-- TEXT UNDER STUDY --
======

Schuster added the partnership allows them to develop a cutting-edge autonomous car "without burying your current operations, because you still have to make cars today, and you still have to develop new products for today's market."
It could also be a way for traditional automakers to stake out their territory in an area that has attracted a lot of investment from tech companies and "put them on notice," he said.
Schuster added that he suspects there will be more of these types of partnerships ahead, given how much capital will be needed before companies see any sort of return.
A recent LMC Automotive report said the firm does not believe that there will be a significant volume of fully autonomous vehicles before 2030. It is so far away, it makes it difficult to predict winners, Schuster said.
"This is a trend we are going to be seeing more of going forward," said Sam Abuelsamid, senior research analyst at Navigant Research, who studies the auto industry and mobility technologies. "There is going to be increasing consolidation as companies that may have been struggling with their own autonomous driving efforts look to partner with others that are having more success and leverage their resources."

======

-- DATA SHOWN --
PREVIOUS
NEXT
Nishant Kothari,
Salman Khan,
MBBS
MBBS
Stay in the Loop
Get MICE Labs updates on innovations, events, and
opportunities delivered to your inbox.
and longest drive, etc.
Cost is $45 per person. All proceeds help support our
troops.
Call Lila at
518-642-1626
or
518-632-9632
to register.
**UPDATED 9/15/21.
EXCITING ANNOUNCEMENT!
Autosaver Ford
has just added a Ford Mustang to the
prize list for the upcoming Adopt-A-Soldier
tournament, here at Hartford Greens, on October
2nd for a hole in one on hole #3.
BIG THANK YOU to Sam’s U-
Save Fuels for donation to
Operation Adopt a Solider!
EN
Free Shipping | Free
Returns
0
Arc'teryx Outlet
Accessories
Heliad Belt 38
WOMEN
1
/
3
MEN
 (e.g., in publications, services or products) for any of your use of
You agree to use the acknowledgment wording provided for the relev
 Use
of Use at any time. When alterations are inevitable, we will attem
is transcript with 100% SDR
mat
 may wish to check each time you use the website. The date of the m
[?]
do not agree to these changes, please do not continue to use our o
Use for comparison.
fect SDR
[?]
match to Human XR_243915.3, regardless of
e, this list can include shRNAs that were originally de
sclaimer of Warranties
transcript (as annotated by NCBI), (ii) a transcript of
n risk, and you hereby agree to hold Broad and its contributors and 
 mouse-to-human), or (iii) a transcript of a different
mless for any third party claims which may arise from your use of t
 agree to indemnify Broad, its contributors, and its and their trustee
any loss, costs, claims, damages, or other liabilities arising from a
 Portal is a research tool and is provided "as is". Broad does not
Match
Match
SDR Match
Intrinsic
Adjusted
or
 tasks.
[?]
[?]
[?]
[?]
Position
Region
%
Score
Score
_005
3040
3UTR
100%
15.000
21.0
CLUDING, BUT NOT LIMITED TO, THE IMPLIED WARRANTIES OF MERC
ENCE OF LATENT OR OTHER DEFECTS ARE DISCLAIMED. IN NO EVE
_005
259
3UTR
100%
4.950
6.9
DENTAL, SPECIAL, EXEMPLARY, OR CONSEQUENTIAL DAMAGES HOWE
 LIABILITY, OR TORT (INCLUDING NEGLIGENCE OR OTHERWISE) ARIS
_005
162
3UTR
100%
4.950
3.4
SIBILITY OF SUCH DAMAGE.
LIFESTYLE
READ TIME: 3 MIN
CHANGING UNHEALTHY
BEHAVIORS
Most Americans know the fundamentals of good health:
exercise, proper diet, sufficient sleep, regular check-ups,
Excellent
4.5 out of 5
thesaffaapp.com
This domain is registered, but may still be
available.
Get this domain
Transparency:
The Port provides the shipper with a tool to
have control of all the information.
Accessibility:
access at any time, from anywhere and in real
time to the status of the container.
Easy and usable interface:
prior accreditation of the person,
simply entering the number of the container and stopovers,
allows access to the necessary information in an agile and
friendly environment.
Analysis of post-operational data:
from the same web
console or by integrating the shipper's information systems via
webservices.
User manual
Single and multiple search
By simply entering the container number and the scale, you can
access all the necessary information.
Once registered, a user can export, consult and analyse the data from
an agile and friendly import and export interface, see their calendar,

======

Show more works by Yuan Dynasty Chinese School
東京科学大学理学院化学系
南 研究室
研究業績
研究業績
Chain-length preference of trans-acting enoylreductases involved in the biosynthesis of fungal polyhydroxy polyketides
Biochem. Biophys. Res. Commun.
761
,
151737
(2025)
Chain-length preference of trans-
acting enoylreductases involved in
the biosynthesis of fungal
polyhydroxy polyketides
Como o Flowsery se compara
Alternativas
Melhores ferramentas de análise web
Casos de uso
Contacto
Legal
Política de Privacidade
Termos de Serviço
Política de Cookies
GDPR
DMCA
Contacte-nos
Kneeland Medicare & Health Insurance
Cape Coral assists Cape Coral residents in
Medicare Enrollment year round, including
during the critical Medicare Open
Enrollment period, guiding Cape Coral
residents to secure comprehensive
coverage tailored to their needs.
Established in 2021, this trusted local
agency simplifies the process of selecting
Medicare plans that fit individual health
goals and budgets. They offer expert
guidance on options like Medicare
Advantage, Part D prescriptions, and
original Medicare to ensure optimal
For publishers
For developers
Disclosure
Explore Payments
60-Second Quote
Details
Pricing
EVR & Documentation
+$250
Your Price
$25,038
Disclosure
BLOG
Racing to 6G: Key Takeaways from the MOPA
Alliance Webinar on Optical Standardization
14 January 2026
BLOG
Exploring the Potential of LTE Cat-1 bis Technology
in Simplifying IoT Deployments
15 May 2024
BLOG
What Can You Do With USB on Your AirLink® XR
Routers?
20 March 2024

======

-- WHAT TO WORK ON --
**a)** Decide whether each statement agrees with the passage on autonomous-car partnerships, answering yes or no and quoting the words that decide it: (i) LMC Automotive expects a significant volume of fully autonomous vehicles before 2030; (ii) Sam Abuelsamid is a senior research analyst at Navigant Research; (iii) Schuster expects fewer partnerships of this kind ahead.
**b)** From the passage on autonomous-car partnerships, set down the part that opens with the words containing "Schuster added that" and closes with "winners, Schuster said.".
**c)** Write the next part of the passage on autonomous-car partnerships, beginning after its final sentence.
The records are separate material and are not part of the passage on autonomous-car partnerships.

-- YOUR RESPONSES --
**a)**
(i) No: "the firm does not believe that there will be a significant volume of fully autonomous vehicles before 2030"
(ii) Yes: "senior research analyst at Navigant Research"
(iii) No: "he suspects there will be more of these types of partnerships ahead"

**b)**
Schuster added that he suspects there will be more of these types of partnerships ahead, given how much capital will be needed before companies see any sort of return.
A recent LMC Automotive report said the firm does not believe that there will be a significant volume of fully autonomous vehicles before 2030. It is so far away, it makes it difficult to predict winners, Schuster said.

**c)**
There are only so many ways to build an automated driving system, just as there have only been so many ways to build other systems on cars in the past, such as antilock braking systems, Abuelsamid said. Several companies tried developing their own systems in-house before realizing they were spending money on systems that did not give them any real competitive advantage over products already available from partners or suppliers.
"So collaborating on this stuff and using the same technology where it makes sense will save everybody a lot of money," Abuelsamid said.